As for blogs, blogs will be valid even if self-referential if it opens new portals and differing opinions to a reader. I think it a smart idea for art bloggers to come together and extend their knowledge and services and work as a multi-person force to bring snarky, opinionated and witty criticism about art in a way that would be unique and outside of norm. There are so many good art blogs out there that bring the viewing experience to a wider audience turning a local venue into an international scene and offering a voice that is personal, faulty and opinionated. I will admit the Friday NYT art reviews written by Holland Cotter and Roberta Smith are often very surface level and rarely leaves me wondering and questioning the depth and significance of a show. Art blogs come in all shapes and sizes, from a gallery business perspective as in Winkleman‘s blog that also functions as an instructive guide to artists looking to launch their professional career, to the informatively opinionated reviews by Art Fag City, to the personal fascination often encountered by Heart as Arena, to the formal more theoretical as in Art 21, to the institutional gossip that floats around Modern Art Notes and Culture Grrl. I can’t fathom what my understanding and knowledge of art would be without these blogs. The limitlessness in the variety of perspectives that is offered to me via the blogs is incomparable and unsurpassable to accepted forms of magazines and textbooks. I wonder how my blog will manifest and influence art viewers…

I don’t think anything I just wrote about was mentioned during the summit, but this is what I got from it.



Filed under Art

3 responses to “Art Bloggers Summit

  1. Tyler Green

    I don’t mean to be overly-sensitive, but I swear to heavens above that I don’t do gossip. I write about institutions, but I don’t do gossip. If it’s in MAN, it’s real.
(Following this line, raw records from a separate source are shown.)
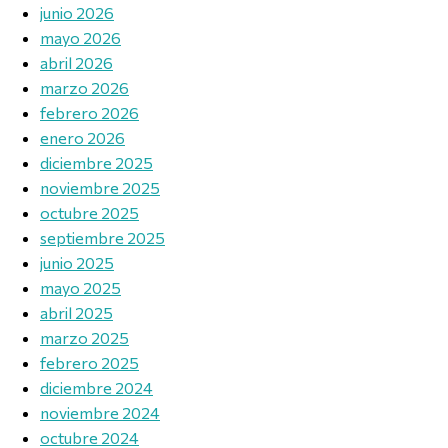
junio 2026
mayo 2026
abril 2026
marzo 2026
febrero 2026
enero 2026
diciembre 2025
noviembre 2025
octubre 2025
septiembre 2025
junio 2025
mayo 2025
abril 2025
marzo 2025
febrero 2025
diciembre 2024
noviembre 2024
octubre 2024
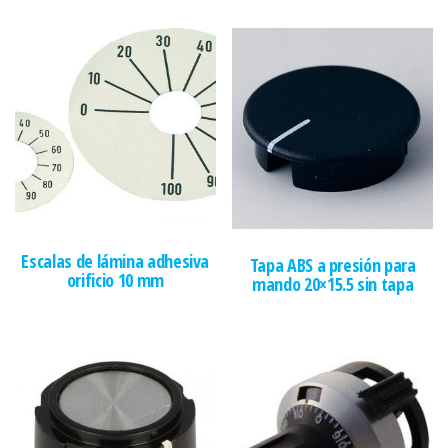
Escalas de lámina adhesiva
Tapa ABS a presión para
orificio 10 mm
mando 20×15.5 sin tapa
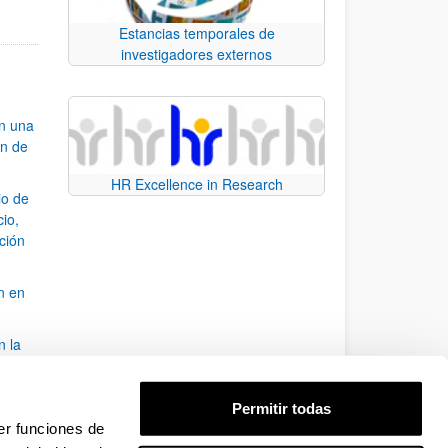
Estancias temporales de
investigadores externos
an una
ón de
HR Excellence in Research
io de
cio,
ación
n en
n la
álisis
Permitir todas
bo
er funciones de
    Also, I do reviews like crazy too. For some reason they seem to get lost in the institutional stuff, but who else did, say, eight posts and a couple thousand words on the first American Franz West retro? Or on Cottage Industry at the Baltimore Contemporary?

  2. Joann

    I meant absolutely NO harm when I say institutional gossip. MAN and Culture Grrl provides pivotal information regarding members and trends inside and out of art institutions in a sometimes controversial manner and opens an array of dialogue that is provoking and informative. I meant gossip in the least offensive way, to emphasize you were insiders and knew info before the rest of us. It was not meant to offend.

  3. Tyler Green

    None taken, thanks. I just want people to know that when they read something on MAN that they should believe it! It be factual!